• **PROBLEM REQUIREMENTS**: Your copy should repeat each record exactly and contain none of the pictures.

• **EXERCISE DATA**:
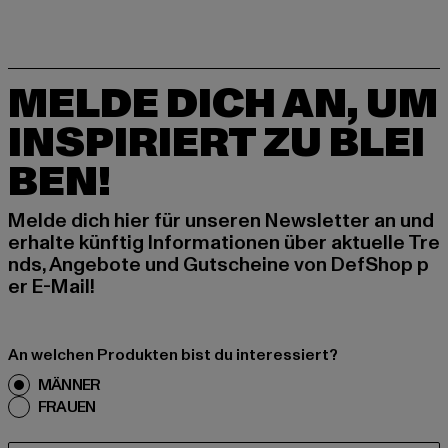
MELDE DICH AN, UM
INSPIRIERT ZU BLEI
BEN!
Melde dich hier für unseren Newsletter an und
erhalte künftig Informationen über aktuelle Tre
nds, Angebote und Gutscheine von DefShop p
er E-Mail!
An welchen Produkten bist du interessiert?
MÄNNER
FRAUEN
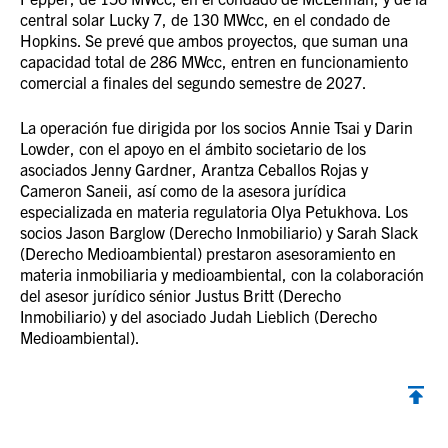
central solar Lucky 7, de 130 MWcc, en el condado de
Hopkins. Se prevé que ambos proyectos, que suman una
capacidad total de 286 MWcc, entren en funcionamiento
comercial a finales del segundo semestre de 2027.
La operación fue dirigida por los socios Annie Tsai y Darin
Lowder, con el apoyo en el ámbito societario de los
asociados Jenny Gardner, Arantza Ceballos Rojas y
Cameron Saneii, así como de la asesora jurídica
especializada en materia regulatoria Olya Petukhova. Los
socios Jason Barglow (Derecho Inmobiliario) y Sarah Slack
(Derecho Medioambiental) prestaron asesoramiento en
materia inmobiliaria y medioambiental, con la colaboración
del asesor jurídico sénior Justus Britt (Derecho
Inmobiliario) y del asociado Judah Lieblich (Derecho
Medioambiental).
Volver al inicio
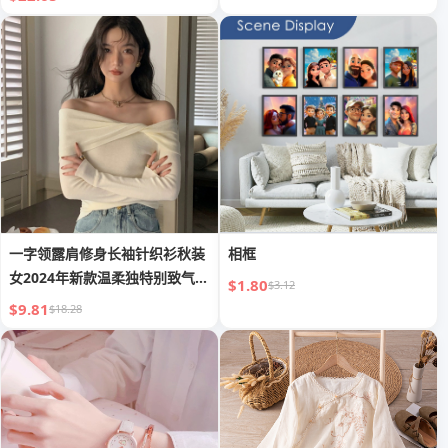
一字领露肩修身长袖针织衫秋装
相框
女2024年新款温柔独特别致气质
$1.80
$3.12
上衣
$9.81
$18.28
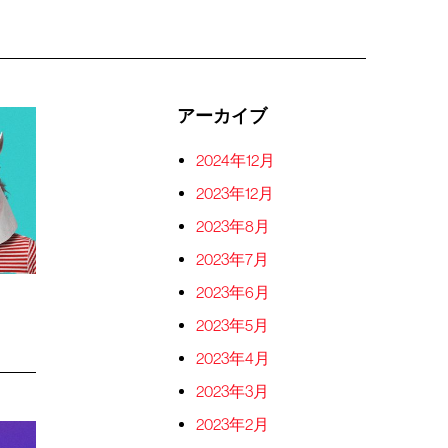
アーカイブ
2024年12月
2023年12月
2023年8月
2023年7月
2023年6月
2023年5月
2023年4月
2023年3月
2023年2月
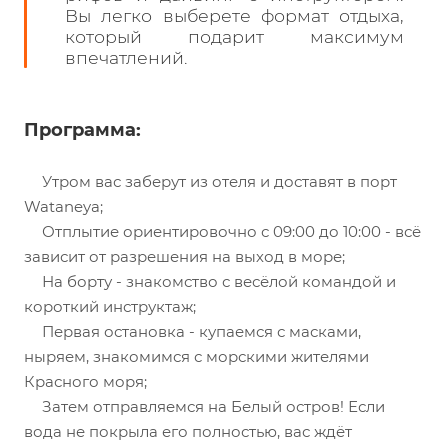
Вы легко выберете формат отдыха,
который подарит максимум
впечатлений.
Программа:
Утром вас заберут из отеля и доставят в порт
Wataneya;
Отплытие ориентировочно с 09:00 до 10:00 - всё
зависит от разрешения на выход в море;
На борту - знакомство с весёлой командой и
короткий инструктаж;
Первая остановка - купаемся с масками,
ныряем, знакомимся с морскими жителями
Красного моря;
Затем отправляемся на Белый остров! Если
вода не покрыла его полностью, вас ждёт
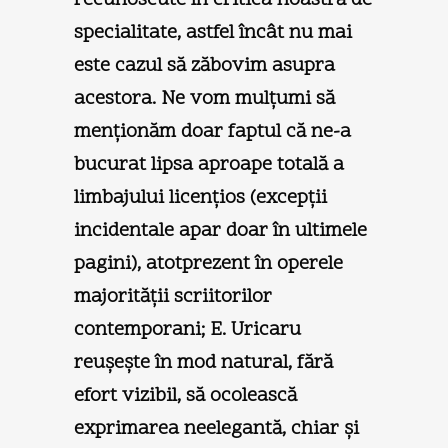
specialitate, astfel încât nu mai
este cazul să zăbovim asupra
acestora. Ne vom mulţumi să
menţionăm doar faptul că ne-a
bucurat lipsa aproape totală a
limbajului licenţios (excepţii
incidentale apar doar în ultimele
pagini), atotprezent în operele
majorităţii scriitorilor
contemporani; E. Uricaru
reuşeşte în mod natural, fără
efort vizibil, să ocolească
exprimarea neelegantă, chiar şi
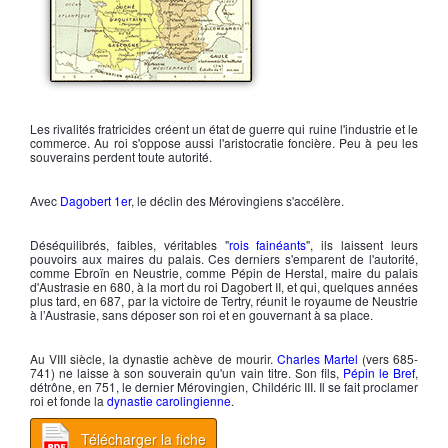
La France en 714
Les rivalités fratricides créent un état de guerre qui ruine l'industrie et le
commerce. Au roi s'oppose aussi l'aristocratie foncière. Peu à peu les
souverains perdent toute autorité.
Avec
Dagobert 1er
, le déclin des
Mérovingiens
s'accélère.
Déséquilibrés, faibles, véritables "
rois fainéants
", ils laissent leurs
pouvoirs aux maires du palais. Ces derniers s'emparent de l'autorité,
comme
Ebroïn
en Neustrie, comme
Pépin de Herstal
, maire du palais
d'Austrasie en 680, à la mort du roi Dagobert II, et qui, quelques années
plus tard, en 687, par la victoire de Tertry, réunit le royaume de Neustrie
à l’Austrasie, sans déposer son roi et en gouvernant à sa place.
Au VIII siècle, la dynastie achève de mourir.
Charles Martel
(vers 685-
741) ne laisse à son souverain qu'un vain titre. Son fils,
Pépin le Bref
,
détrône, en 751, le dernier Mérovingien,
Childéric III
. Il se fait proclamer
roi et fonde la
dynastie carolingienne
.
Télécharger la fiche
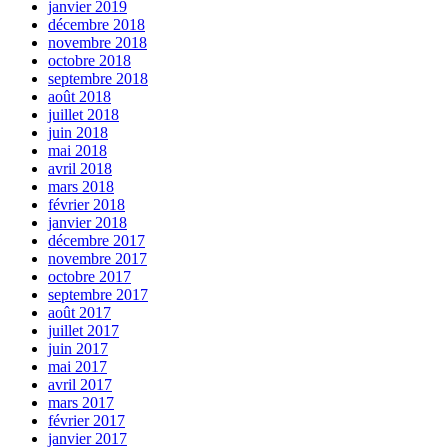
janvier 2019
décembre 2018
novembre 2018
octobre 2018
septembre 2018
août 2018
juillet 2018
juin 2018
mai 2018
avril 2018
mars 2018
février 2018
janvier 2018
décembre 2017
novembre 2017
octobre 2017
septembre 2017
août 2017
juillet 2017
juin 2017
mai 2017
avril 2017
mars 2017
février 2017
janvier 2017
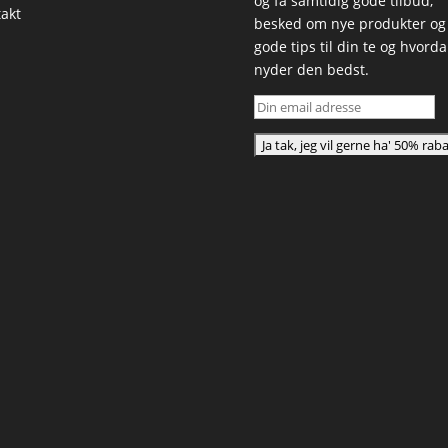
og få samtidig gode tilbud,
akt
besked om nye produkter og
gode tips til din te og hvord
nyder den bedst.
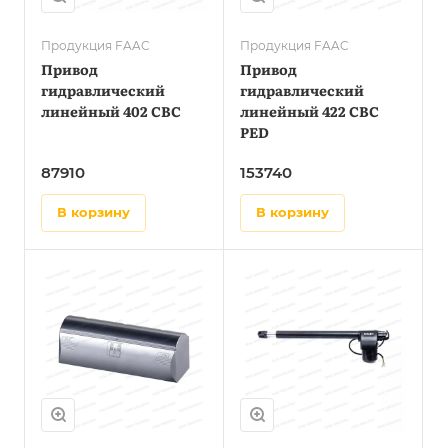
Продукция FAAC
Продукция FAAC
Привод
Привод
гидравлический
гидравлический
линейный 402 CBC
линейный 422 CBC
PED
87910
153740
в корзину
в корзину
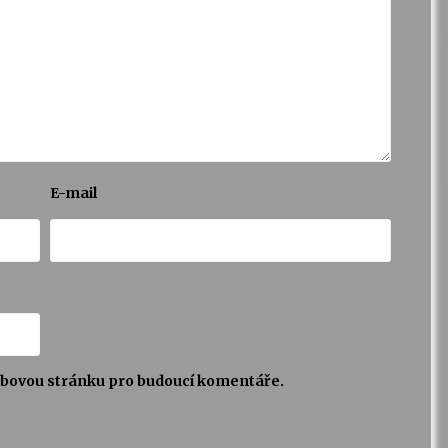
E-mail
webovou stránku pro budoucí komentáře.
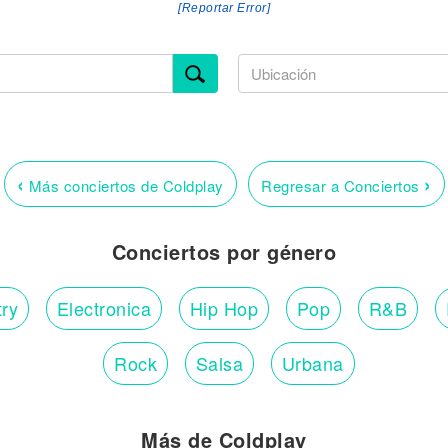
[Reportar Error]
‹
›
Más conciertos de Coldplay
Regresar a Conciertos
Conciertos por género
ry
Electronica
Hip Hop
Pop
R&B
Rock
Salsa
Urbana
Más de Coldplay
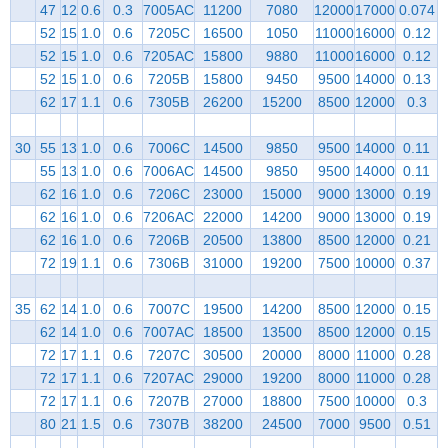
47
12
0.6
0.3
7005AC
11200
7080
12000
17000
0.074
52
15
1.0
0.6
7205C
16500
1050
11000
16000
0.12
52
15
1.0
0.6
7205AC
15800
9880
11000
16000
0.12
52
15
1.0
0.6
7205B
15800
9450
9500
14000
0.13
62
17
1.1
0.6
7305B
26200
15200
8500
12000
0.3
30
55
13
1.0
0.6
7006C
14500
9850
9500
14000
0.11
55
13
1.0
0.6
7006AC
14500
9850
9500
14000
0.11
62
16
1.0
0.6
7206C
23000
15000
9000
13000
0.19
62
16
1.0
0.6
7206AC
22000
14200
9000
13000
0.19
62
16
1.0
0.6
7206B
20500
13800
8500
12000
0.21
72
19
1.1
0.6
7306B
31000
19200
7500
10000
0.37
35
62
14
1.0
0.6
7007C
19500
14200
8500
12000
0.15
62
14
1.0
0.6
7007AC
18500
13500
8500
12000
0.15
72
17
1.1
0.6
7207C
30500
20000
8000
11000
0.28
72
17
1.1
0.6
7207AC
29000
19200
8000
11000
0.28
72
17
1.1
0.6
7207B
27000
18800
7500
10000
0.3
80
21
1.5
0.6
7307B
38200
24500
7000
9500
0.51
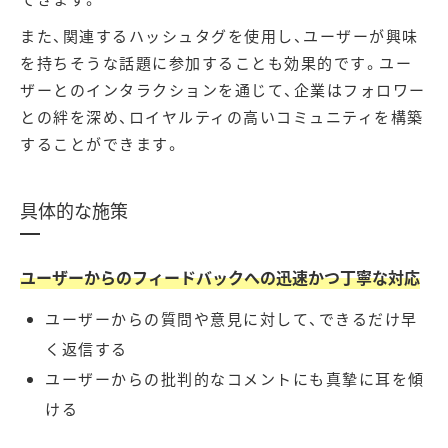
また、関連するハッシュタグを使用し、ユーザーが興味
を持ちそうな話題に参加することも効果的です。ユー
ザーとのインタラクションを通じて、企業はフォロワー
との絆を深め、ロイヤルティの高いコミュニティを構築
することができます。
具体的な施策
ユーザーからのフィードバックへの迅速かつ丁寧な対応
ユーザーからの質問や意見に対して、できるだけ早
く返信する
ユーザーからの批判的なコメントにも真摯に耳を傾
ける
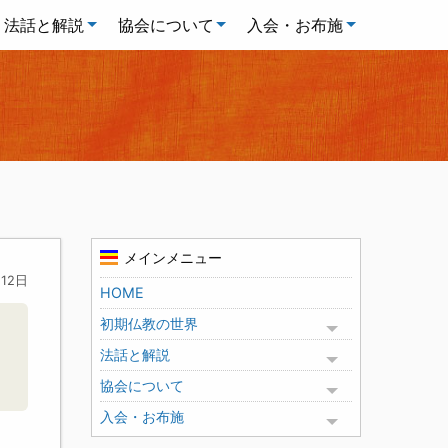
法話と解説
協会について
入会・お布施
メインメニュー
月12日
HOME
初期仏教の世界
Toggle menu
法話と解説
Toggle menu
協会について
Toggle menu
入会・お布施
Toggle menu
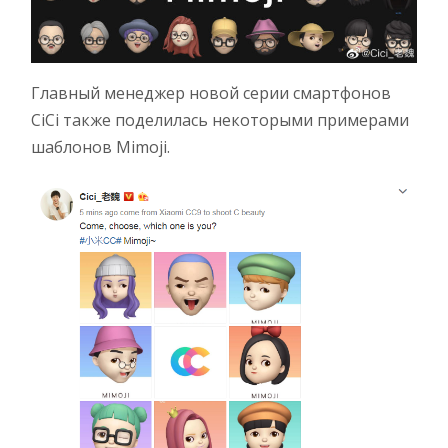
Главный менеджер новой серии смартфонов
CiCi также поделилась некоторыми примерами
шаблонов Mimoji.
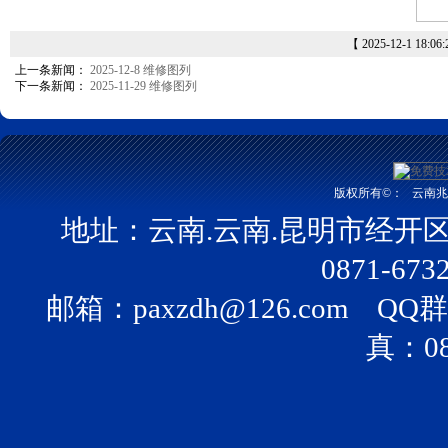
【 2025-12-1 18:06
上一条新闻：
2025-12-8 维修图列
下一条新闻：
2025-11-29 维修图列
版权所有©：
云南兆富
地址：云南.云南.昆明市经开
0871-673
邮箱：
paxzdh@126.com
QQ群：
真：08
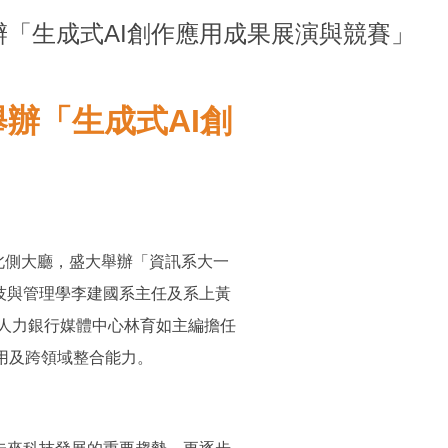
「生成式AI創作應用成果展演與競賽」
辦「生成式AI創
樓北側大廳，盛大舉辦「資訊系大一
技與管理學李建國系主任及系上黃
1人力銀行媒體中心林育如主編擔任
應用及跨領域整合能力。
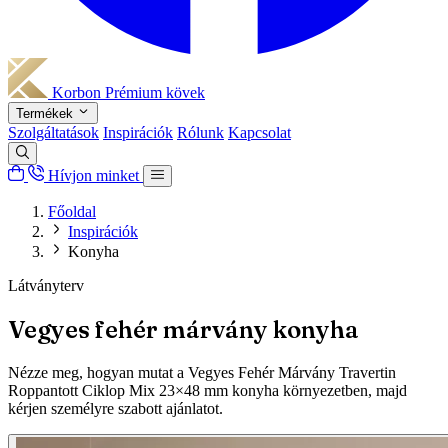
Korbon
Prémium kövek
Termékek
Szolgáltatások
Inspirációk
Rólunk
Kapcsolat
Hívjon minket
Főoldal
Inspirációk
Konyha
Látványterv
Vegyes fehér márvány konyha
Nézze meg, hogyan mutat a Vegyes Fehér Márvány Travertin
Roppantott Ciklop Mix 23×48 mm konyha környezetben, majd
kérjen személyre szabott ajánlatot.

• **ANSWER FOR THE TASK**:
MELDE DICH AN, UM
INSPIRIERT ZU BLEI
BEN!
Melde dich hier für unseren Newsletter an und
erhalte künftig Informationen über aktuelle Tre
nds, Angebote und Gutscheine von DefShop p
er E-Mail!
An welchen Produkten bist du interessiert?
MÄNNER
FRAUEN
central solar Lucky 7, de 130 MWcc, en el condado de
Hopkins. Se prevé que ambos proyectos, que suman una
capacidad total de 286 MWcc, entren en funcionamiento
comercial a finales del segundo semestre de 2027.
La operación fue dirigida por los socios Annie Tsai y Darin
Lowder, con el apoyo en el ámbito societario de los
asociados Jenny Gardner, Arantza Ceballos Rojas y
Cameron Saneii, así como de la asesora jurídica
especializada en materia regulatoria Olya Petukhova. Los
socios Jason Barglow (Derecho Inmobiliario) y Sarah Slack
(Derecho Medioambiental) prestaron asesoramiento en
materia inmobiliaria y medioambiental, con la colaboración
del asesor jurídico sénior Justus Britt (Derecho
Inmobiliario) y del asociado Judah Lieblich (Derecho
Medioambiental).
Volver al inicio
一字领露肩修身长袖针织衫秋装
相框
女2024年新款温柔独特别致气质
$1.80
$3.12
上衣
$9.81
$18.28
アーカイブ
2024年12月
2023年12月
2023年8月
2023年7月
2023年6月
2023年5月
2023年4月
2023年3月
2023年2月
Вы легко выберете формат отдыха,
который подарит максимум
впечатлений.
Программа:
Утром вас заберут из отеля и доставят в порт
Wataneya;
Отплытие ориентировочно с 09:00 до 10:00 - всё
зависит от разрешения на выход в море;
На борту - знакомство с весёлой командой и
короткий инструктаж;
Первая остановка - купаемся с масками,
ныряем, знакомимся с морскими жителями
Красного моря;
Затем отправляемся на Белый остров! Если
вода не покрыла его полностью, вас ждёт
specialitate, astfel încât nu mai
este cazul să zăbovim asupra
acestora. Ne vom mulţumi să
menţionăm doar faptul că ne-a
bucurat lipsa aproape totală a
limbajului licenţios (excepţii
incidentale apar doar în ultimele
pagini), atotprezent în operele
majorităţii scriitorilor
contemporani; E. Uricaru
reuşeşte în mod natural, fără
efort vizibil, să ocolească
exprimarea neelegantă, chiar şi
La France en 714
Les rivalités fratricides créent un état de guerre qui ruine l'industrie et le
commerce. Au roi s'oppose aussi l'aristocratie foncière. Peu à peu les
souverains perdent toute autorité.
Avec
Dagobert 1er
, le déclin des
Mérovingiens
s'accélère.
Déséquilibrés, faibles, véritables "
rois fainéants
", ils laissent leurs
pouvoirs aux maires du palais. Ces derniers s'emparent de l'autorité,
comme
Ebroïn
en Neustrie, comme
Pépin de Herstal
, maire du palais
d'Austrasie en 680, à la mort du roi Dagobert II, et qui, quelques années
plus tard, en 687, par la victoire de Tertry, réunit le royaume de Neustrie
à l’Austrasie, sans déposer son roi et en gouvernant à sa place.
Au VIII siècle, la dynastie achève de mourir.
Charles Martel
(vers 685-
741) ne laisse à son souverain qu'un vain titre. Son fils,
Pépin le Bref
,
détrône, en 751, le dernier Mérovingien,
Childéric III
. Il se fait proclamer
roi et fonde la
dynastie carolingienne
.
Télécharger la fiche
janvier 2019
décembre 2018
novembre 2018
octobre 2018
septembre 2018
août 2018
juillet 2018
juin 2018
mai 2018
avril 2018
mars 2018
février 2018
janvier 2018
décembre 2017
novembre 2017
octobre 2017
septembre 2017
août 2017
juillet 2017
juin 2017
mai 2017
avril 2017
mars 2017
février 2017
janvier 2017
og få samtidig gode tilbud,
akt
besked om nye produkter og
gode tips til din te og hvord
nyder den bedst.
Продукция FAAC
Продукция FAAC
Привод
Привод
гидравлический
гидравлический
линейный 402 CBC
линейный 422 CBC
PED
87910
153740
в корзину
в корзину
E-mail
webovou stránku pro budoucí komentáře.
[Reportar Error]
‹
›
Más conciertos de Coldplay
Regresar a Conciertos
Conciertos por género
ry
Electronica
Hip Hop
Pop
R&B
Rock
Salsa
Urbana
Más de Coldplay
47
12
0.6
0.3
7005AC
11200
7080
12000
17000
0.074
52
15
1.0
0.6
7205C
16500
1050
11000
16000
0.12
52
15
1.0
0.6
7205AC
15800
9880
11000
16000
0.12
52
15
1.0
0.6
7205B
15800
9450
9500
14000
0.13
62
17
1.1
0.6
7305B
26200
15200
8500
12000
0.3
30
55
13
1.0
0.6
7006C
14500
9850
9500
14000
0.11
55
13
1.0
0.6
7006AC
14500
9850
9500
14000
0.11
62
16
1.0
0.6
7206C
23000
15000
9000
13000
0.19
62
16
1.0
0.6
7206AC
22000
14200
9000
13000
0.19
62
16
1.0
0.6
7206B
20500
13800
8500
12000
0.21
72
19
1.1
0.6
7306B
31000
19200
7500
10000
0.37
35
62
14
1.0
0.6
7007C
19500
14200
8500
12000
0.15
62
14
1.0
0.6
7007AC
18500
13500
8500
12000
0.15
72
17
1.1
0.6
7207C
30500
20000
8000
11000
0.28
72
17
1.1
0.6
7207AC
29000
19200
8000
11000
0.28
72
17
1.1
0.6
7207B
27000
18800
7500
10000
0.3
80
21
1.5
0.6
7307B
38200
24500
7000
9500
0.51
また、関連するハッシュタグを使用し、ユーザーが興味
を持ちそうな話題に参加することも効果的です。ユー
ザーとのインタラクションを通じて、企業はフォロワー
との絆を深め、ロイヤルティの高いコミュニティを構築
することができます。
具体的な施策
ユーザーからのフィードバックへの迅速かつ丁寧な対応
ユーザーからの質問や意見に対して、できるだけ早
く返信する
ユーザーからの批判的なコメントにも真摯に耳を傾
ける
法話と解説
協会について
入会・お布施
メインメニュー
月12日
HOME
初期仏教の世界
Toggle menu
法話と解説
Toggle menu
協会について
Toggle menu
入会・お布施
Toggle menu
Главный менеджер новой серии смартфонов
CiCi также поделилась некоторыми примерами
шаблонов Mimoji.
【 2025-12-1 18:06
上一条新闻：
2025-12-8 维修图列
下一条新闻：
2025-11-29 维修图列
版权所有©：
云南兆富
地址：云南.云南.昆明市经开
0871-673
邮箱：
paxzdh@126.com
QQ群：
真：08
「生成式AI創作應用成果展演與競賽」
辦「生成式AI創
樓北側大廳，盛大舉辦「資訊系大一
技與管理學李建國系主任及系上黃
1人力銀行媒體中心林育如主編擔任
應用及跨領域整合能力。
Korbon
Prémium kövek
Termékek
Szolgáltatások
Inspirációk
Rólunk
Kapcsolat
Hívjon minket
Főoldal
Inspirációk
Konyha
Látványterv
Vegyes fehér márvány konyha
Nézze meg, hogyan mutat a Vegyes Fehér Márvány Travertin
Roppantott Ciklop Mix 23×48 mm konyha környezetben, majd
kérjen személyre szabott ajánlatot.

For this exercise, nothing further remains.